If you want to kill your productivity, move to a new house!

I know things have been extremely slow lately, but I was moving last week (and well, that means packing everything, moving things to the new house, cleaning the old house, unpacking things at the new one… well, you get the picture).

My goal for this week is presenting Aleksandrov’s solution to  the Minkowski problem (see an earlier post I did introducing this problem). So I am going to leave you a problem as a preview, it is a sort of discrete version of the Minkowski problem:

Let $n_1,...,n_k$  be a family of non-coplanar unit vectors in $\mathbb{R}^3$ and let $\alpha_1,...,\alpha_k$ be positive numbers such that

$\sum \limits_{i=1}^k \alpha_in_i=0$

Then, show that there exists a convex closed polyhedron with exactly $k$ faces with normal vectors given by $n_1,...,n_k$ and corresponding areas $\alpha_1,...,\alpha_k$. Plus, this polyhedron is unique up to translation.

This is fact is not surprising (since it is not hard to check that any polyhedron has this property), but the proof is far from trivial. As you may guess, the proof cannot be constructive, it will use a continuity argument to show that there must be at least one such polyhedron. I will present this in my next post.

2 Responses to “If you want to kill your productivity, move to a new house!”

1. August 19, 2009 at 1:44 am

It *can’t* have a constructive solution, or you wouldn’t like it as much?

I was curious if you knew of any variants of the Minkowski problem where you have boundaries. Say you draw a circle on the sphere and only define your function to one side of this circle.
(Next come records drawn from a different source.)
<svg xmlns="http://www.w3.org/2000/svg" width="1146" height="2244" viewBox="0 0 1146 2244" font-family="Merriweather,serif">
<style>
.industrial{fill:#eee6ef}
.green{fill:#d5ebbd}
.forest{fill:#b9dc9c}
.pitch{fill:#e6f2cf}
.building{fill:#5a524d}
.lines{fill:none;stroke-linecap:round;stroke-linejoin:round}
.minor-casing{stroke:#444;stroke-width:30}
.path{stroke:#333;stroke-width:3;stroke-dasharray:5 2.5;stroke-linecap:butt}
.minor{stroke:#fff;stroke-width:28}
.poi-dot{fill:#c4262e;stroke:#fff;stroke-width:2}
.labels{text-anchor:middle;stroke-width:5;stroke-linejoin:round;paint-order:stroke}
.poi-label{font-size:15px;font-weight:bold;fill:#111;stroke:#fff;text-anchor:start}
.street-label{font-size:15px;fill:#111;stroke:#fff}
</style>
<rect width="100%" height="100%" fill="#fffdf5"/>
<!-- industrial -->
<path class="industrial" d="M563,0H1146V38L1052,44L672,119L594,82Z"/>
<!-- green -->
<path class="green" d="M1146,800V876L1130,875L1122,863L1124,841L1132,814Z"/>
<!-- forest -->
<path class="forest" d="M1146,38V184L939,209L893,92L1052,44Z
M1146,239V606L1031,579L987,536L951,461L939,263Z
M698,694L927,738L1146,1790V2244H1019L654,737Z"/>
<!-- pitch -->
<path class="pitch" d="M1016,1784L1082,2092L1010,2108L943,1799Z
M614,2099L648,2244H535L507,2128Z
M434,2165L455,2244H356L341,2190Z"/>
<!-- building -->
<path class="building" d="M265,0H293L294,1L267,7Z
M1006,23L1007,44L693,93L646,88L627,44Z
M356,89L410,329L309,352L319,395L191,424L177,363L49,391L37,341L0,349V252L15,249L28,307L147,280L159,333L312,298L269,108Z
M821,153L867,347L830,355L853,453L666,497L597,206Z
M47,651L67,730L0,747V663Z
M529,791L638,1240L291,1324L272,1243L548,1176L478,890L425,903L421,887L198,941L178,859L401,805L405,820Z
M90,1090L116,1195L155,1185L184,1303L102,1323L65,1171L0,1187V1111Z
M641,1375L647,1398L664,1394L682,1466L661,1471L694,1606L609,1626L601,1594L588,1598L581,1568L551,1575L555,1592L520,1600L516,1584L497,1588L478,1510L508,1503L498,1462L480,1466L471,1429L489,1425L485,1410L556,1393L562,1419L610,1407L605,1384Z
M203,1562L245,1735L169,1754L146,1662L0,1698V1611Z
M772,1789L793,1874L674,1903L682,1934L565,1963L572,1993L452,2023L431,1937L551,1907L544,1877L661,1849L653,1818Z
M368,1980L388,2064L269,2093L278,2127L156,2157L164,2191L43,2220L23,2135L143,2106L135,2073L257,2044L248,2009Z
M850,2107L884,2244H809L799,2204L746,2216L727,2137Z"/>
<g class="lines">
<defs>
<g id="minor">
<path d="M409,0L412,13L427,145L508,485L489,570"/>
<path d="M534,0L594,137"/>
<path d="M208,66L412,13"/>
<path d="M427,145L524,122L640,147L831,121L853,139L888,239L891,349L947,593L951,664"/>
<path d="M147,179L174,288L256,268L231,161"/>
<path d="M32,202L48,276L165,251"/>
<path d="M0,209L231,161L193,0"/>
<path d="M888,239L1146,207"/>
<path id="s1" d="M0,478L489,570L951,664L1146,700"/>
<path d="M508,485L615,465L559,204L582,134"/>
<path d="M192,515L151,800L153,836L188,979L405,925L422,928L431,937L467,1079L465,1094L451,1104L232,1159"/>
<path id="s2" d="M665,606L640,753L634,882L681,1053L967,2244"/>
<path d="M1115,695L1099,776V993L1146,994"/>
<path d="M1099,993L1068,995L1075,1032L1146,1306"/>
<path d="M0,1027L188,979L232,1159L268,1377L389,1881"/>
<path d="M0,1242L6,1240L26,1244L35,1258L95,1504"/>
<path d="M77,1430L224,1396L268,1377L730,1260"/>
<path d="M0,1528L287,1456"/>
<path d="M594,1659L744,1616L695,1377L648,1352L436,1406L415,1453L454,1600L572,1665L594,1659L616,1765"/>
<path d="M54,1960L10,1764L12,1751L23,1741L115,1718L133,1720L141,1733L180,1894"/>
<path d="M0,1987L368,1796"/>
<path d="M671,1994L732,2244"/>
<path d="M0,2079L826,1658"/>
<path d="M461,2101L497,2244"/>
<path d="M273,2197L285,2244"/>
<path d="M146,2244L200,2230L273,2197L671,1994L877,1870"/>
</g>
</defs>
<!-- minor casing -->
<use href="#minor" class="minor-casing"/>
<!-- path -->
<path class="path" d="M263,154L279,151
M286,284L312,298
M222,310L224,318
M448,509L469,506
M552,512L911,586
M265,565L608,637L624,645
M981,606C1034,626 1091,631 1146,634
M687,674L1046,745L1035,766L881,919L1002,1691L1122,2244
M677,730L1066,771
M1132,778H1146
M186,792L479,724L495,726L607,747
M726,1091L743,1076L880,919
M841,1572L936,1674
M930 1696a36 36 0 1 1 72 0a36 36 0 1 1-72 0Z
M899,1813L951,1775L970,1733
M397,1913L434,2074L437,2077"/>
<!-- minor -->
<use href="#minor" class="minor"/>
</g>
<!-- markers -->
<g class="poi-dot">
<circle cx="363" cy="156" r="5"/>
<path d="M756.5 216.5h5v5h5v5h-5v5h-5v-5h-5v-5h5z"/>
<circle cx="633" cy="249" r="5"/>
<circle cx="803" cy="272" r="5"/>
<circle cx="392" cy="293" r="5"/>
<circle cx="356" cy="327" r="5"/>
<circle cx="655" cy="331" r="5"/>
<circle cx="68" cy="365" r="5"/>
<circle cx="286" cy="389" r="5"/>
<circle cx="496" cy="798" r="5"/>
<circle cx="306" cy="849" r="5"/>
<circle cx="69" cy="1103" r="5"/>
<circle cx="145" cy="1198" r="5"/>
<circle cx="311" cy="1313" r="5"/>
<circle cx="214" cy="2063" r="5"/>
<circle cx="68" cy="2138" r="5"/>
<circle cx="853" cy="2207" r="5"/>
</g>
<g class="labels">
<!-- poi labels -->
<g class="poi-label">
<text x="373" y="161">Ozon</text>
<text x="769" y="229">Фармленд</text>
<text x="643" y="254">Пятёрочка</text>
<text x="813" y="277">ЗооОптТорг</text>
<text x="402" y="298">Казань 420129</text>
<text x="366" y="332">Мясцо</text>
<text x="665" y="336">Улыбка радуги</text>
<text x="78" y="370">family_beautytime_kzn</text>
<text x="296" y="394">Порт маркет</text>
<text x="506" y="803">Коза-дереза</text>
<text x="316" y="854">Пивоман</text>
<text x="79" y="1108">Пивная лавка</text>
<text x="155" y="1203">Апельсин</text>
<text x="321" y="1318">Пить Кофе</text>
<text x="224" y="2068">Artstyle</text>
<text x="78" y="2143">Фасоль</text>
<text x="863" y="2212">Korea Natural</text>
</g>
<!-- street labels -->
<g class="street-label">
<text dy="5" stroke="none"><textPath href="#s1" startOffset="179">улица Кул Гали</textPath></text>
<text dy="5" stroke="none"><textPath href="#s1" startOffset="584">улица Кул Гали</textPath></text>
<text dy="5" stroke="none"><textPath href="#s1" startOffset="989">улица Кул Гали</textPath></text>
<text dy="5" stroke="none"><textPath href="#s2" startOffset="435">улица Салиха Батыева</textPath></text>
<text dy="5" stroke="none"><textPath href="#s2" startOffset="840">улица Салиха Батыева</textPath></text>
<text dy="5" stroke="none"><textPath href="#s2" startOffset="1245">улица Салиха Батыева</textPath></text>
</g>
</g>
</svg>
Can you find a convex surface with boundary in space subject to the same constraints? Furthermore, can you use this notion along with some sort of gluing scheme to describe, say, a peanut uniquely by specifying only its gaussian curvature in this manner?

2. December 19, 2009 at 9:51 am

Yeah, of course there are variants with boundary, and it is almost the same as the Dirichlet problem. For the boundary you will need some condition, e.g. that the projection of the boundary curve into some plane be a convex curve…